明治4年2月、県内を39区に分け各区に郡長が任命された。その第32番区が矢沢・幸田・高松・高木・東十二丁目の5ヶ村であった。
しかしこの5ヶ村を1区域とする行政区域が、その後町村制施行まで継続したのではない。
明治4年11月に盛岡県は一旦廃止され、管轄領域が変更されて新置盛岡県が置かれた(6郡59区制)。そして翌5年正月には岩手県と改称され、間もなく6郡21区に区画改訂された。
その時の区域を見ると、矢沢・幸田・高松は第9区(24ヶ村)に属し、高木・東十二丁目は第15区(24ヶ村)に属している。(第15区は和賀郡の一部と記されている。)
明治8年(1875)1月になって、21区制を廃し6郡を17大区に改定した。17大区は224小区に分けられ、数小区を管轄する扱所(81ヶ所)が設けられた。
矢沢等5ヶ村は第7大区(16ヶ村)に属し、矢沢・幸田が第9小区、高松が第10小区、高木・東十二丁目が第11小区とされ、4番扱所(高木)の管轄となった。
明治12年(1879)1月以降、郡区町村編制法により大区小区制が廃され、旧来の体制に戻し、町村の事務を行う戸長役場を設けた。高木にあった戸長役場は当初高木・東十二丁目2村を管轄していたが、明治17年の戸長役場の整理統合により、矢沢・高松・幸田3村を加えた5ヶ村と所轄村が多くなった。
そして冒頭に述べた明治22年の町村制実施に至る。
ところで、明治維新前まで遡(さかのぼ)って見ると、これら5ヶ村は安俵高木通という代官区に属していた。安俵高木通代官所は36ヶ村を管轄していたが、上記5ヶ村が稗貫郡、他は和賀郡にあった。
即ち、矢沢・幸田・高松・高木・東十二丁目の5ヶ村は安俵高木通に属す稗貫郡内の村々ということになる。
(2) 「矢沢村」という村名
矢沢・幸田・高松・高木・東十二丁目の5ヶ村が合併してできた村の村名が何故「矢沢村」とされたのか?このことに言及した資料は見当たらない。 旧・矢沢村は人口・戸数にしても面積にしても5ヶ村の中で最大というわけではなかった。

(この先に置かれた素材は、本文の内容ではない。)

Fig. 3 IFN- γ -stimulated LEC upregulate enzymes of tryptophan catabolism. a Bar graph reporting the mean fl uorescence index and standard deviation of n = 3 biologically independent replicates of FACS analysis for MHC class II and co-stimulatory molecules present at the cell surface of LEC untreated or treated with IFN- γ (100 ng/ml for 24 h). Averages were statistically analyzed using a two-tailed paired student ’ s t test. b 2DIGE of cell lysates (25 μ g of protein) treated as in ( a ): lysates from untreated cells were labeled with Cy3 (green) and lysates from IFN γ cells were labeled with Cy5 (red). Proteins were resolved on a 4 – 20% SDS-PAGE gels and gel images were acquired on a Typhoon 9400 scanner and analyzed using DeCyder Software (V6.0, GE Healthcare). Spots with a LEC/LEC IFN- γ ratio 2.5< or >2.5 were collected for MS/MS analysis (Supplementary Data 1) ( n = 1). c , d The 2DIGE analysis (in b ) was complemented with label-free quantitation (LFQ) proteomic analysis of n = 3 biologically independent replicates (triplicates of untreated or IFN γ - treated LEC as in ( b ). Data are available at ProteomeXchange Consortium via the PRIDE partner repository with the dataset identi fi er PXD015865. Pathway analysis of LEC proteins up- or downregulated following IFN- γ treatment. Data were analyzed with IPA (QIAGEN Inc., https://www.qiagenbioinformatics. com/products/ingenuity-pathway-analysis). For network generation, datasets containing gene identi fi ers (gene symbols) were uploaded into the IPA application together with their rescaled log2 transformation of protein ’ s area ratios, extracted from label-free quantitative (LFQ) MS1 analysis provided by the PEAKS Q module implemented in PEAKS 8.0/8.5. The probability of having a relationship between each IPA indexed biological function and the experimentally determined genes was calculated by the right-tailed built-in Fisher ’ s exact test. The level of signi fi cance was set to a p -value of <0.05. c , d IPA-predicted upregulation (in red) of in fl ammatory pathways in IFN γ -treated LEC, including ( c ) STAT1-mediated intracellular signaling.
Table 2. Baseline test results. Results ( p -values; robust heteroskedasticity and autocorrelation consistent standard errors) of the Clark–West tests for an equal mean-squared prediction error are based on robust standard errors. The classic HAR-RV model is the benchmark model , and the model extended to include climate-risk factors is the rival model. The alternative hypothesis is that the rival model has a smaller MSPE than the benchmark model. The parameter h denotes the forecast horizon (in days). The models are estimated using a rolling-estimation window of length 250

冒頭に示した調書によれば、人口・戸数最大の村は東十二丁目村で1,067人・212戸、面積最大は高松村で776町。そしてそれまで戸長役場は高木にあった。
ここで気になったのが幸田村の存在。本稿ではこれまで幸田村を独立の村として扱ってきたが、資料の中には幸田村を矢沢村の一部としているものもある。(注3)

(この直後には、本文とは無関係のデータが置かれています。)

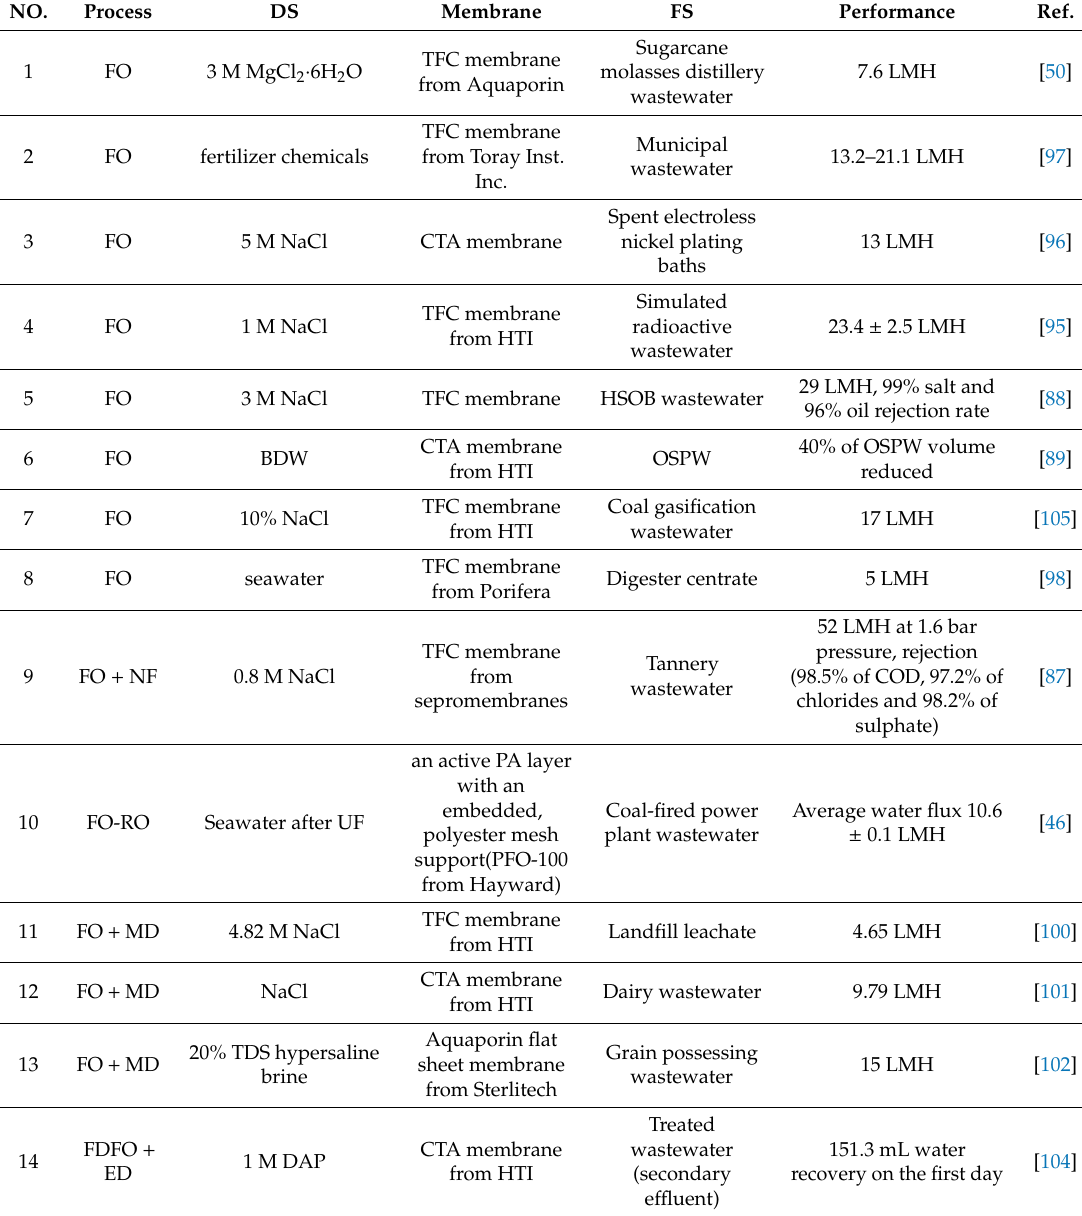
Table 4. Overview of FO and FO based hybrid system pilot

上記調書の矢沢村と幸田村の分を合算してみると、人口・戸数が1,231人・224戸、面積が802町となり、いずれも最大となる。
何となく納得できるような気もするが、実際はどういう経緯で「矢沢村」となったものかは不詳!!
(3) 矢沢村その後
明治22年(1889)に発足した矢沢村は、65年後の昭和29年(1954)4月に1町5ヶ村が合併した花巻市の誕生によって、消失した。しかし曾(かつ)ての5ヶ村の村名である矢沢・幸田・高松・高木・東十二丁目は大字名として受継がれている。 そして私の育った家の所在地は「稗貫郡矢沢村東十二丁目第13地割13番地の1」から「花巻市東十二丁目第13地割13番地の1」へと変った。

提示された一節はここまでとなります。